Given text:
○ ○ ○ ○ ○

Please add drm.debug=0x04 to the kernel command line, restart computer, wait until the freeze happens, collect the following info via ssh
* your X server config file (/etc/X11/xorg.conf, if available),
* X server log file (/var/log/Xorg.*.log)
* output of the dmesg command, and
* system log (/var/log/messages)
and attach to the bug report as individual uncompressed file attachments using the bugzilla file attachment link above.
We will review this issue again once you've had a chance to attach this information.
Thanks in advance.
(In reply to comment #5)
> BTW, if you read through all the comments of bug 528312 you'll see that though
> the symptoms are brief for some, they're persistent for others (like me), so
> "temporary" isn't really a good description of the problem.
Yes, I had for some time suspicion that we have two bugs in bug 538312 meshed together. Thank you for confirming my suspicion. Could we get aside from information requested in the comment 6 also some reasonable sample of the stderr/stdout output from udevadm when the issue happens, please?

○ ○ ○ ○ ○

Exercise description: From the bulleted list in the bug thread excerpt, give every item the reader is asked to collect via ssh once the freeze happens.

○ ○ ○ ○ ○

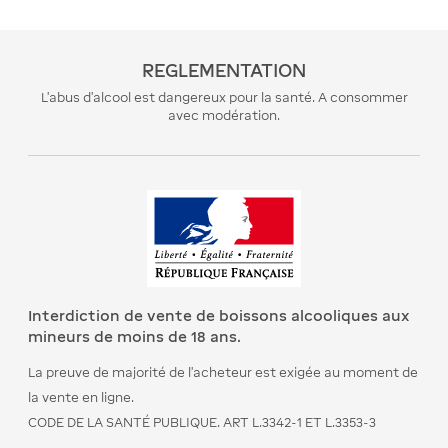
REGLEMENTATION
L’abus d’alcool est dangereux pour la santé. A consommer
avec modération.
Interdiction de vente de boissons alcooliques aux
mineurs de moins de 18 ans.
La preuve de majorité de l’acheteur est exigée au moment de
la vente en ligne.
CODE DE LA SANTÉ PUBLIQUE. ART L.3342-1 ET L.3353-3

○ ○ ○ ○ ○

Your solution:
- The X server config file (/etc/X11/xorg.conf, if available)
- The X server log file (/var/log/Xorg.*.log)
- The output of the dmesg command
- The system log (/var/log/messages)